§ Exercise materials:

+ + + + + + +

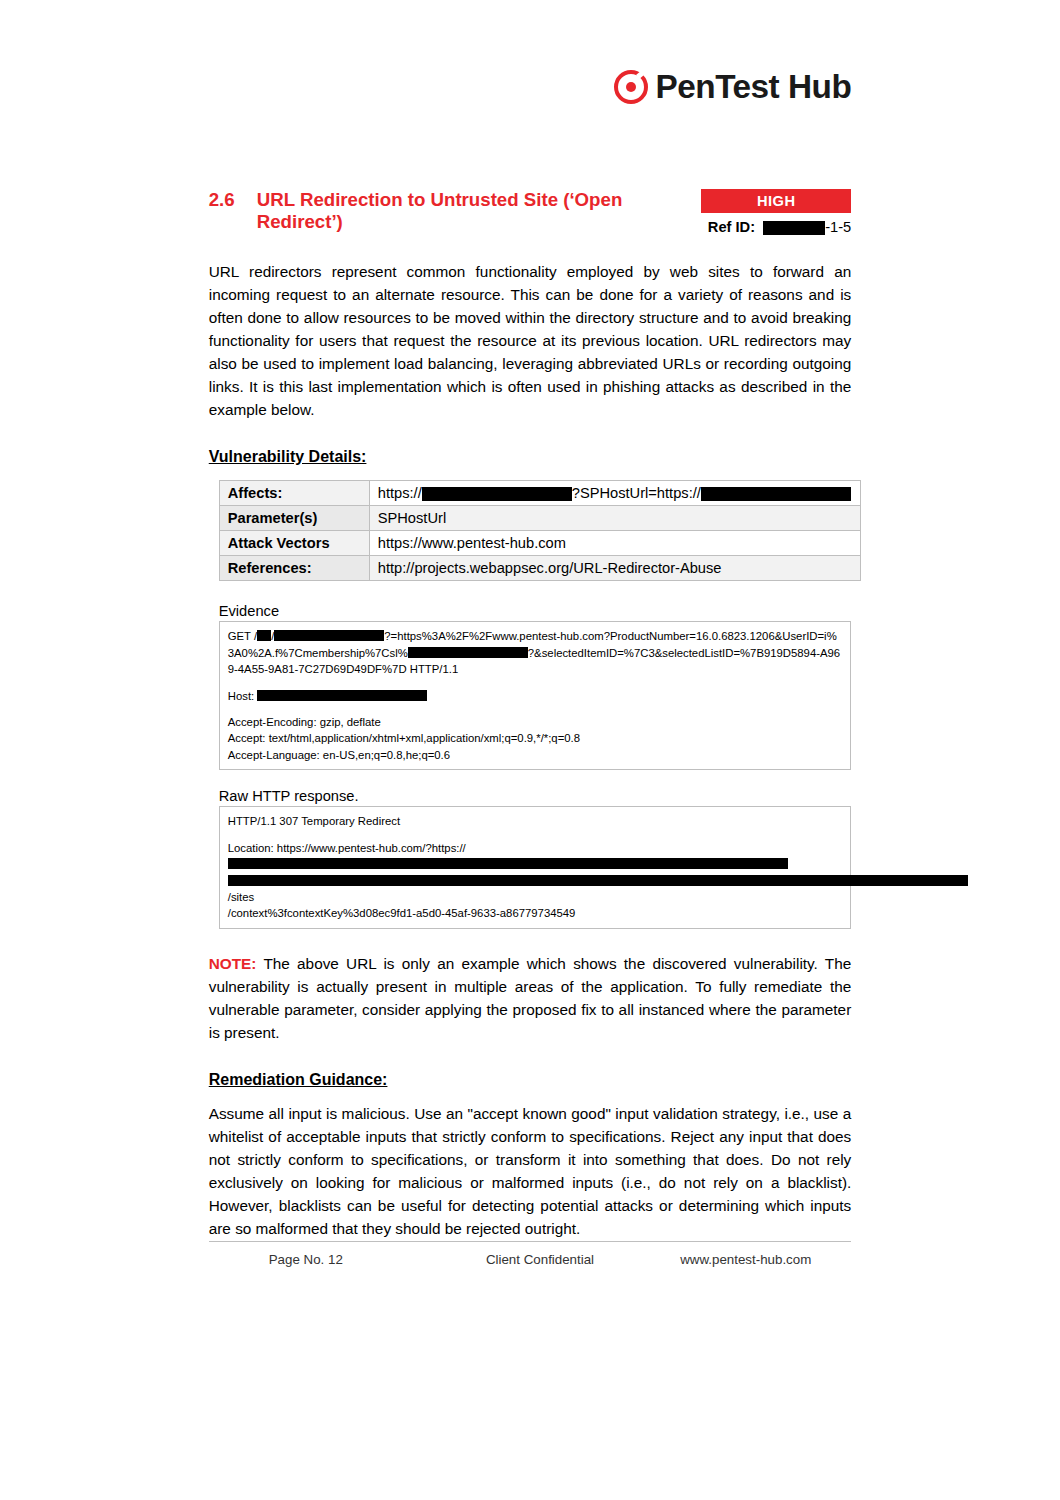PenTest Hub
2.6 URL Redirection to Untrusted Site (‘Open Redirect’)
HIGH
Ref ID: -1-5
URL redirectors represent common functionality employed by web sites to forward an incoming request to an alternate resource. This can be done for a variety of reasons and is often done to allow resources to be moved within the directory structure and to avoid breaking functionality for users that request the resource at its previous location. URL redirectors may also be used to implement load balancing, leveraging abbreviated URLs or recording outgoing links. It is this last implementation which is often used in phishing attacks as described in the example below.
Vulnerability Details:
| Affects: | https:// ?SPHostUrl=https:// |
| Parameter(s) | SPHostUrl |
| Attack Vectors | https://www.pentest-hub.com |
| References: | http://projects.webappsec.org/URL-Redirector-Abuse |
Evidence
GET / / ?=https%3A%2F%2Fwww.pentest-hub.com?ProductNumber=16.0.6823.1206&UserID=i%3A0%2A.f%7Cmembership%7Csl% ?&selectedItemID=%7C3&selectedListID=%7B919D5894-A969-4A55-9A81-7C27D69D49DF%7D HTTP/1.1
Host:
Accept-Encoding: gzip, deflate
Accept: text/html,application/xhtml+xml,application/xml;q=0.9,*/*;q=0.8
Accept-Language: en-US,en;q=0.8,he;q=0.6
Raw HTTP response.
HTTP/1.1 307 Temporary Redirect
Location: https://www.pentest-hub.com/?https://
/sites
/context%3fcontextKey%3d08ec9fd1-a5d0-45af-9633-a86779734549
NOTE: The above URL is only an example which shows the discovered vulnerability. The vulnerability is actually present in multiple areas of the application. To fully remediate the vulnerable parameter, consider applying the proposed fix to all instanced where the parameter is present.
Remediation Guidance:
Assume all input is malicious. Use an "accept known good" input validation strategy, i.e., use a whitelist of acceptable inputs that strictly conform to specifications. Reject any input that does not strictly conform to specifications, or transform it into something that does. Do not rely exclusively on looking for malicious or malformed inputs (i.e., do not rely on a blacklist). However, blacklists can be useful for detecting potential attacks or determining which inputs are so malformed that they should be rejected outright.
Page No. 12
Client Confidential
www.pentest-hub.com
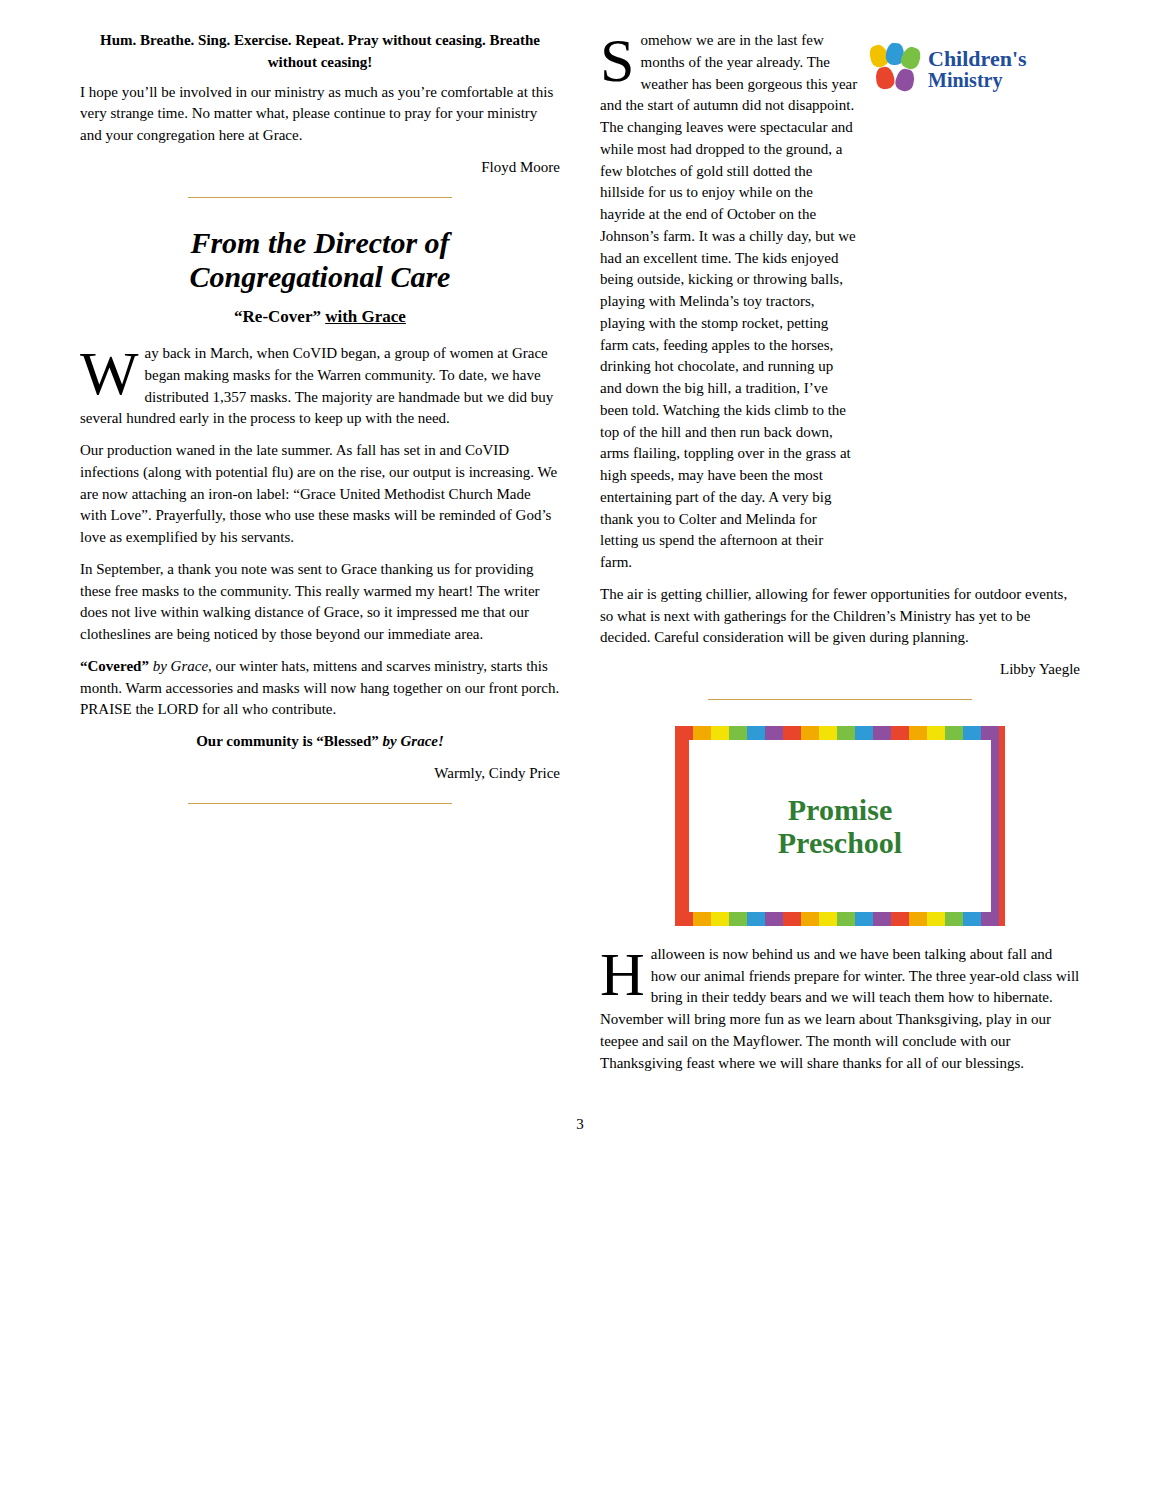Hum. Breathe. Sing. Exercise. Repeat. Pray without ceasing. Breathe without ceasing!
I hope you’ll be involved in our ministry as much as you’re comfortable at this very strange time. No matter what, please continue to pray for your ministry and your congregation here at Grace.
Floyd Moore
From the Director of
Congregational Care
“Re-Cover” with Grace
Way back in March, when CoVID began, a group of women at Grace began making masks for the Warren community. To date, we have distributed 1,357 masks. The majority are handmade but we did buy several hundred early in the process to keep up with the need.
Our production waned in the late summer. As fall has set in and CoVID infections (along with potential flu) are on the rise, our output is increasing. We are now attaching an iron-on label: “Grace United Methodist Church Made with Love”. Prayerfully, those who use these masks will be reminded of God’s love as exemplified by his servants.
In September, a thank you note was sent to Grace thanking us for providing these free masks to the community. This really warmed my heart! The writer does not live within walking distance of Grace, so it impressed me that our clotheslines are being noticed by those beyond our immediate area.
“Covered” by Grace, our winter hats, mittens and scarves ministry, starts this month. Warm accessories and masks will now hang together on our front porch. PRAISE the LORD for all who contribute.
Our community is “Blessed” by Grace!
Warmly, Cindy Price
Somehow we are in the last few months of the year already. The weather has been gorgeous this year and the start of autumn did not disappoint. The changing leaves were spectacular and while most had dropped to the ground, a few blotches of gold still dotted the hillside for us to enjoy while on the hayride at the end of October on the Johnson’s farm. It was a chilly day, but we had an excellent time. The kids enjoyed being outside, kicking or throwing balls, playing with Melinda’s toy tractors, playing with the stomp rocket, petting farm cats, feeding apples to the horses, drinking hot chocolate, and running up and down the big hill, a tradition, I’ve been told. Watching the kids climb to the top of the hill and then run back down, arms flailing, toppling over in the grass at high speeds, may have been the most entertaining part of the day. A very big thank you to Colter and Melinda for letting us spend the afternoon at their farm.
Children'sMinistry
The air is getting chillier, allowing for fewer opportunities for outdoor events, so what is next with gatherings for the Children’s Ministry has yet to be decided. Careful consideration will be given during planning.
Libby Yaegle
Promise Preschool
Halloween is now behind us and we have been talking about fall and how our animal friends prepare for winter. The three year-old class will bring in their teddy bears and we will teach them how to hibernate. November will bring more fun as we learn about Thanksgiving, play in our teepee and sail on the Mayflower. The month will conclude with our Thanksgiving feast where we will share thanks for all of our blessings.
3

+ + + + + + +

The required answer is an exact, picture-free copy of the lines from the opening of the listing above through the line with "Ref ID: -1-5".

§ Written response:
PenTest Hub
2.6 URL Redirection to Untrusted Site (‘Open Redirect’)
HIGH
Ref ID: -1-5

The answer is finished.